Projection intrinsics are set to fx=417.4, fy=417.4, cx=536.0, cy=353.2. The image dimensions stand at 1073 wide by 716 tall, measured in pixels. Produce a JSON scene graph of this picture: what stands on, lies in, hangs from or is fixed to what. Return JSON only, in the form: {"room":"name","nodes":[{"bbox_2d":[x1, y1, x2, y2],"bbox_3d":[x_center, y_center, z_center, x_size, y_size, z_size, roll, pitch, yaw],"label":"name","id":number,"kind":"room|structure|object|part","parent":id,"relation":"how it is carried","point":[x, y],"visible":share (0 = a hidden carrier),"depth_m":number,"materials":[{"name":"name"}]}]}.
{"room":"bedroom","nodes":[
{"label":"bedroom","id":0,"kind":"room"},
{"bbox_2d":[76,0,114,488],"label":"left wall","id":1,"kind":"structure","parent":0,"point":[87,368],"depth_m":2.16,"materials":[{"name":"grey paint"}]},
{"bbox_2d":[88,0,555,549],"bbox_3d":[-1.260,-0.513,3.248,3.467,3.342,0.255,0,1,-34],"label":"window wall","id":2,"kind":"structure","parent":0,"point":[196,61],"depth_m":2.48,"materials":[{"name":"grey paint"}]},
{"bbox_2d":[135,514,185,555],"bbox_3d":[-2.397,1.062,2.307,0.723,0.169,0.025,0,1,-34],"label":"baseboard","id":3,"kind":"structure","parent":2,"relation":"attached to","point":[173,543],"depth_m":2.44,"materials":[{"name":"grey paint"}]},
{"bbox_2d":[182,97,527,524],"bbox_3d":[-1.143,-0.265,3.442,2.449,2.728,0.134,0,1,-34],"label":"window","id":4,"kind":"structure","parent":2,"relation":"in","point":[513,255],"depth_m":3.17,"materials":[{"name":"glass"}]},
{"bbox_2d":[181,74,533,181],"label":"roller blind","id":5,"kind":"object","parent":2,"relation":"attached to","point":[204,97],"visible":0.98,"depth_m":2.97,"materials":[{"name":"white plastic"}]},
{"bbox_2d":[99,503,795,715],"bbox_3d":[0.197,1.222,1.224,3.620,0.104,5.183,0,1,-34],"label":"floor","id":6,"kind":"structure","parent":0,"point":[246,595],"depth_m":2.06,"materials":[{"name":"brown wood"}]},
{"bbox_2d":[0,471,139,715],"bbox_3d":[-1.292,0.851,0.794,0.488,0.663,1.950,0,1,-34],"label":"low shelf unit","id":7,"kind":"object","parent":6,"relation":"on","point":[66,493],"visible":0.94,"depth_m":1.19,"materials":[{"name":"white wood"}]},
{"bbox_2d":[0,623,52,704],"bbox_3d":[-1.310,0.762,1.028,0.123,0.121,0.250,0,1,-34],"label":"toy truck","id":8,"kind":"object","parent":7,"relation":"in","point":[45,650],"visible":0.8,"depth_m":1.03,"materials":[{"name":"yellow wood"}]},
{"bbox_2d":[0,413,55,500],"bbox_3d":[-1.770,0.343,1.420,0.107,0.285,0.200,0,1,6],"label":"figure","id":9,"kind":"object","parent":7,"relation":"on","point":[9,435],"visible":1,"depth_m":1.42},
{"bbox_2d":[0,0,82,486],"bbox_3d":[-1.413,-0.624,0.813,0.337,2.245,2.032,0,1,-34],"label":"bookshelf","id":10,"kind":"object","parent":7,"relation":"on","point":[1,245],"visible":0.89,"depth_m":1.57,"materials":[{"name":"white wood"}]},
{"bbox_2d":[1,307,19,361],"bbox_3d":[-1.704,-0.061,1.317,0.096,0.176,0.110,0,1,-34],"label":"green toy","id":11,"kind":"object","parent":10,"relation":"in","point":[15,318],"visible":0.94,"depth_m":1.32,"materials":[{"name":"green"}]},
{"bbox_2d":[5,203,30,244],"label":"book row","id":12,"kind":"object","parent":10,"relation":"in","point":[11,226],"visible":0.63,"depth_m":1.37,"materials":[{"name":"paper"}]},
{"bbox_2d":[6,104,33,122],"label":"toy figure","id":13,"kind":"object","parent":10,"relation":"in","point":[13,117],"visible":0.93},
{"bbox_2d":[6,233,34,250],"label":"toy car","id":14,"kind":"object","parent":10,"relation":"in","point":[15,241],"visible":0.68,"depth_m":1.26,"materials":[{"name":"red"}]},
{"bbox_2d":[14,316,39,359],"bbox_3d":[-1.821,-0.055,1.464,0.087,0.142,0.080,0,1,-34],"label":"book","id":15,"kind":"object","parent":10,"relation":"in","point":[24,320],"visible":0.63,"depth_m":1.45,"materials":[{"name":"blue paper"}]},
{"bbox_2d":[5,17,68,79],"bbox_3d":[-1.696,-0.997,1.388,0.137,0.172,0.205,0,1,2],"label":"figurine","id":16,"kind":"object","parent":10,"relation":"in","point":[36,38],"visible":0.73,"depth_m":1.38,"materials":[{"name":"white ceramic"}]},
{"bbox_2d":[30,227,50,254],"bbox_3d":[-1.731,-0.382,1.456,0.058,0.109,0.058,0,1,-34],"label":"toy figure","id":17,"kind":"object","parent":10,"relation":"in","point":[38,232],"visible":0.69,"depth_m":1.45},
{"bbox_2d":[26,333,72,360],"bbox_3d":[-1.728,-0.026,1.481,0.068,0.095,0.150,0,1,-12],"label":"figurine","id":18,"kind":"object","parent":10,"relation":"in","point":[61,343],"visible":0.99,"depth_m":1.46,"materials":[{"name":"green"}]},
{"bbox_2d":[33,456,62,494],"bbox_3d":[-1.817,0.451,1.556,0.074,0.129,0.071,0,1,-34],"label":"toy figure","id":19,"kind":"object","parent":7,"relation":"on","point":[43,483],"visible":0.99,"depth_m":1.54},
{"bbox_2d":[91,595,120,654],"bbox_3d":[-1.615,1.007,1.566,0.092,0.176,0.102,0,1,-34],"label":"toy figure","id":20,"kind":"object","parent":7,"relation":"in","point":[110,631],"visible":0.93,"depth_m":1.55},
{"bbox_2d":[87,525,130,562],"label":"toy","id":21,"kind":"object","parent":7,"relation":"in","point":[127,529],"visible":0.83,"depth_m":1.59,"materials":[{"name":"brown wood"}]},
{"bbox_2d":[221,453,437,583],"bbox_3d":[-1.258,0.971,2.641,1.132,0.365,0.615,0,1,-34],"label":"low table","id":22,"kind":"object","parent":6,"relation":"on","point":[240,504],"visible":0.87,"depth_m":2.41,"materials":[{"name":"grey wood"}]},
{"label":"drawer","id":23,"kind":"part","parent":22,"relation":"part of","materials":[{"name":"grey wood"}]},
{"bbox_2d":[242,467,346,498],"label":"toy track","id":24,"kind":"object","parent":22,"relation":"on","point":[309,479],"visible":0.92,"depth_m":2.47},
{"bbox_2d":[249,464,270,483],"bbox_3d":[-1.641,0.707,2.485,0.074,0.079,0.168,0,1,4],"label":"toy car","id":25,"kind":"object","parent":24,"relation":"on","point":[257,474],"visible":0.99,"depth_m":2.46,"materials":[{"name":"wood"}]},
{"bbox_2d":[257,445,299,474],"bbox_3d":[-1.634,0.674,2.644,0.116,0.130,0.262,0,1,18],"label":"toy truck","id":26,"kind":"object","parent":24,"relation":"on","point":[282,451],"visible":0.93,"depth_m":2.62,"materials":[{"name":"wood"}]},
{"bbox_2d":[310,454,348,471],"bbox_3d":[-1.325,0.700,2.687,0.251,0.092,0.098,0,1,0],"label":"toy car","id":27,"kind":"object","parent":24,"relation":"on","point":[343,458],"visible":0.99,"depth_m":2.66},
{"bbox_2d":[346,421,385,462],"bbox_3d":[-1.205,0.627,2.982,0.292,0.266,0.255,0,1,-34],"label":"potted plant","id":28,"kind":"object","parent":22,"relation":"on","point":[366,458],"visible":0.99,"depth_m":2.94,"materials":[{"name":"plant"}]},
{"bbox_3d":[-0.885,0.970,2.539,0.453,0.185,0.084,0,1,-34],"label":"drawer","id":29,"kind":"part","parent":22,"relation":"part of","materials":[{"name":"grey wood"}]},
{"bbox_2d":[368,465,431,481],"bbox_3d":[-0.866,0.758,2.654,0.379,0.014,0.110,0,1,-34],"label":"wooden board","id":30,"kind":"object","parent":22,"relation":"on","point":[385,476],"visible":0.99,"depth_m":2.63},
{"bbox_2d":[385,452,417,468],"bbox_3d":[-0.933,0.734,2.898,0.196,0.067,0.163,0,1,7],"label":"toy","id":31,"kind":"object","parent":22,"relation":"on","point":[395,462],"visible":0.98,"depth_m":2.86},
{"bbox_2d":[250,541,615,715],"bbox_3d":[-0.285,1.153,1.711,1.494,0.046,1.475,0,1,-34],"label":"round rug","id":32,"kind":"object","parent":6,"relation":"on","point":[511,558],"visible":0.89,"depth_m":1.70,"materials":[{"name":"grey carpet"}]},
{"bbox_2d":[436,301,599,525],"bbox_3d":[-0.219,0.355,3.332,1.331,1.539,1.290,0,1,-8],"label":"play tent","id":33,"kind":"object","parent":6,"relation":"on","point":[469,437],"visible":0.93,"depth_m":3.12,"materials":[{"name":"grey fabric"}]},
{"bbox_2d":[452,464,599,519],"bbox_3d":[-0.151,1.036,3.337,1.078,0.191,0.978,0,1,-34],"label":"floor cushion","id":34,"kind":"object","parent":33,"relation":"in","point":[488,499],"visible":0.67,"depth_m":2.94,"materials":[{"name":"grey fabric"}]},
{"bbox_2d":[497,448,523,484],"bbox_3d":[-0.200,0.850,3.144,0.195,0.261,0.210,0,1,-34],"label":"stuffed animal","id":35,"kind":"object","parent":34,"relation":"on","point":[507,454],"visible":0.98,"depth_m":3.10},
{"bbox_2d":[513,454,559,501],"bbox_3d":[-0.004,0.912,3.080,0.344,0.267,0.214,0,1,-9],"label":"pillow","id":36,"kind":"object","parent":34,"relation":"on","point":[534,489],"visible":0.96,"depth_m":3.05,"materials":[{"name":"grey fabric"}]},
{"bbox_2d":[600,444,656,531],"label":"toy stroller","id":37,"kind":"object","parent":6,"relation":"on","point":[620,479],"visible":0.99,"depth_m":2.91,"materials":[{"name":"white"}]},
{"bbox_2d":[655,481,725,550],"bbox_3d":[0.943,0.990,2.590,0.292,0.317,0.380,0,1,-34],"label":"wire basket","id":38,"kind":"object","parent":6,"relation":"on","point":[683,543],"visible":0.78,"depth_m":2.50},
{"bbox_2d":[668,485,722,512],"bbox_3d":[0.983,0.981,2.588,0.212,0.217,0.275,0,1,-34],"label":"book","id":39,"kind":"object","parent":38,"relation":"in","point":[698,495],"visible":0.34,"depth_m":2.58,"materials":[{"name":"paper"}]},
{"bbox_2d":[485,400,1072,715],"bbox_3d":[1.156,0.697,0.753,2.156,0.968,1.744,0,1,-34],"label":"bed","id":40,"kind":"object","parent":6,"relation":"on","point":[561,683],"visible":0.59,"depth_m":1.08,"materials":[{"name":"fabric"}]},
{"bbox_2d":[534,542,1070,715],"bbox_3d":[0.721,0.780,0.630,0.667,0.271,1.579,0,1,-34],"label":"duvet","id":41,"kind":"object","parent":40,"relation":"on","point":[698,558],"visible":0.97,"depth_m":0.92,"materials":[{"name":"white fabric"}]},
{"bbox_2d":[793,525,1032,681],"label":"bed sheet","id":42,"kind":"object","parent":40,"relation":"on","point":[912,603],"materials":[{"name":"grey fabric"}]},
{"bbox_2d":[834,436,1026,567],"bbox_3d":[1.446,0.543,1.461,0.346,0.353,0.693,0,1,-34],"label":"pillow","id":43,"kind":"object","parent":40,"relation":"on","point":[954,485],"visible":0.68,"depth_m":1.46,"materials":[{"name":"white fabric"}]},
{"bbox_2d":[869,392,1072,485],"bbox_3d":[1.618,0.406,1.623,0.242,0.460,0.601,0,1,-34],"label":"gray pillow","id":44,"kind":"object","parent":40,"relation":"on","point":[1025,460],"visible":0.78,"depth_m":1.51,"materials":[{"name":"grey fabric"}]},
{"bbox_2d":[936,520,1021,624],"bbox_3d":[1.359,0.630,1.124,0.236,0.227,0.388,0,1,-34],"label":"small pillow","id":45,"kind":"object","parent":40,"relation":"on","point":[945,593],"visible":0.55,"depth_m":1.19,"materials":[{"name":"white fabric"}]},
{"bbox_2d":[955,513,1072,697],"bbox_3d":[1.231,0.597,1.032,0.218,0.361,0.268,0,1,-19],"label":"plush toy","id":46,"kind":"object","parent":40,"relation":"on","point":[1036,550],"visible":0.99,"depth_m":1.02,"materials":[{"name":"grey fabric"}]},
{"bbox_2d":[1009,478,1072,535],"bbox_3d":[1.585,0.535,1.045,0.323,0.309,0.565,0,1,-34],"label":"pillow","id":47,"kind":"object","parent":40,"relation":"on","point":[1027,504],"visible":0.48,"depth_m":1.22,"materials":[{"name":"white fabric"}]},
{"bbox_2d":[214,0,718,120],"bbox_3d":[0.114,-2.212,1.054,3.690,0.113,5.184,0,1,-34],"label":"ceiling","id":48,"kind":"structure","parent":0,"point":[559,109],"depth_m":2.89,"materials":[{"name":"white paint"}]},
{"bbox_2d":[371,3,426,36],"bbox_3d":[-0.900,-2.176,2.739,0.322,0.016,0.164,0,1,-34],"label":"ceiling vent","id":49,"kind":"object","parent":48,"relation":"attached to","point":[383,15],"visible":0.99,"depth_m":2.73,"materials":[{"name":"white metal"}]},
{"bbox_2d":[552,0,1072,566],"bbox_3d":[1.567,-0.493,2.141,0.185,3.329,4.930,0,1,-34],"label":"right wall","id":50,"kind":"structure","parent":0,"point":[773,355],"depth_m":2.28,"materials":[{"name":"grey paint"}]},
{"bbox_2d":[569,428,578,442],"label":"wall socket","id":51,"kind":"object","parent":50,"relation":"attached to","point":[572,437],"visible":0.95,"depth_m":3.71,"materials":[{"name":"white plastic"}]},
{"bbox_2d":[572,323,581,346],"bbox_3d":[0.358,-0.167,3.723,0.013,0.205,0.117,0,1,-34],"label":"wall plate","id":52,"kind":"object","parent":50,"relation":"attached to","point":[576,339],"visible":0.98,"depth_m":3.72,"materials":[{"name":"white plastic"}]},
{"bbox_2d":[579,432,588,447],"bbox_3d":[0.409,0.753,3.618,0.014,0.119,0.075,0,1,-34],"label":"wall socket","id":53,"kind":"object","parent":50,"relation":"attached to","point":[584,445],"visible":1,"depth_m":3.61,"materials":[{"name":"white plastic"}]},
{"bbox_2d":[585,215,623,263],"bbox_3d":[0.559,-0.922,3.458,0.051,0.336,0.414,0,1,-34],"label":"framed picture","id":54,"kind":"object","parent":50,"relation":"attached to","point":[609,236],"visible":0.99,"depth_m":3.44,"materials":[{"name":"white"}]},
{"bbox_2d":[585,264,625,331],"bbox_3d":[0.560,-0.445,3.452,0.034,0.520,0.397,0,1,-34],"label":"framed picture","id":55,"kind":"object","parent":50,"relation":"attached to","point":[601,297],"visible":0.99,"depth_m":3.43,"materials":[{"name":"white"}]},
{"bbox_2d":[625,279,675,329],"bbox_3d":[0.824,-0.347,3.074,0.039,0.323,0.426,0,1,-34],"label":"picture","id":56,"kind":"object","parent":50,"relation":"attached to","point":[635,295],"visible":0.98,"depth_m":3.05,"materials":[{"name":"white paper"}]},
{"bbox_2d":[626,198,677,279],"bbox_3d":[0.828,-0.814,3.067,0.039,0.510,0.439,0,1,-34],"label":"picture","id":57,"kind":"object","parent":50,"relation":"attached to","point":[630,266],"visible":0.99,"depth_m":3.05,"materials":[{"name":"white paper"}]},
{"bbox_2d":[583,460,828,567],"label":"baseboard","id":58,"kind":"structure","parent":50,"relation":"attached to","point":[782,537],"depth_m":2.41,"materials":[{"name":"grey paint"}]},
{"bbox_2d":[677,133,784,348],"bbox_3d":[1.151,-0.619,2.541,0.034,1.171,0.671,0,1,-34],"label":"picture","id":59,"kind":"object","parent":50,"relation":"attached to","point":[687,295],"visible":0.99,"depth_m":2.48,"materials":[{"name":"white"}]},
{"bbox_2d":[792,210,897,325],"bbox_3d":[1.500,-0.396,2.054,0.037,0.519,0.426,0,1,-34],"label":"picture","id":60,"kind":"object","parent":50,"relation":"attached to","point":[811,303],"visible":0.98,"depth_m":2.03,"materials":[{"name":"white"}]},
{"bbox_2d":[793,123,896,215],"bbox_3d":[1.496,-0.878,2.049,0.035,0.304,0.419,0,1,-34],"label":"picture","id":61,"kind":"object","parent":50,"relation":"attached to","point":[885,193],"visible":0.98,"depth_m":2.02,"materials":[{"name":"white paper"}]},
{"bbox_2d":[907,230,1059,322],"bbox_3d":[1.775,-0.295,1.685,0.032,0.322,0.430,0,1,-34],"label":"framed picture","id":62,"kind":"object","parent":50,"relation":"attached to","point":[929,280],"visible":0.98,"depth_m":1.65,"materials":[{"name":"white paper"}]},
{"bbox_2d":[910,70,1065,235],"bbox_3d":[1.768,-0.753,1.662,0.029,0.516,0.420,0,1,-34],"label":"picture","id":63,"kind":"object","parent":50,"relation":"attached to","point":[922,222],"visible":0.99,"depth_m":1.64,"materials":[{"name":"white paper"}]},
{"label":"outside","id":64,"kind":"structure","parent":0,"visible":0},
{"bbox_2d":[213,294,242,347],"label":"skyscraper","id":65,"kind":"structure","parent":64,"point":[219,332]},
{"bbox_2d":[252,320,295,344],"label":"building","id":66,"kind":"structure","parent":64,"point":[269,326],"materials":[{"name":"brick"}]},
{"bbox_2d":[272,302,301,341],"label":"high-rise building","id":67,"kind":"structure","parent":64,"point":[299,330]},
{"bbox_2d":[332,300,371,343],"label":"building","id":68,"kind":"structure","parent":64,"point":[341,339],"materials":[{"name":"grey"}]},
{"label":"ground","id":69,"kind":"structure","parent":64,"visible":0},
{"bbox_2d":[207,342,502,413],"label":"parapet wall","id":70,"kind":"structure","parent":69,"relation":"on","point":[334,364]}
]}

------------------------------

**Work instruction**
Show me all lines in the records that contain "drawer".

**Task response**
{"label":"drawer","id":23,"kind":"part","parent":22,"relation":"part of","materials":[{"name":"grey wood"}]},
{"bbox_3d":[-0.885,0.970,2.539,0.453,0.185,0.084,0,1,-34],"label":"drawer","id":29,"kind":"part","parent":22,"relation":"part of","materials":[{"name":"grey wood"}]},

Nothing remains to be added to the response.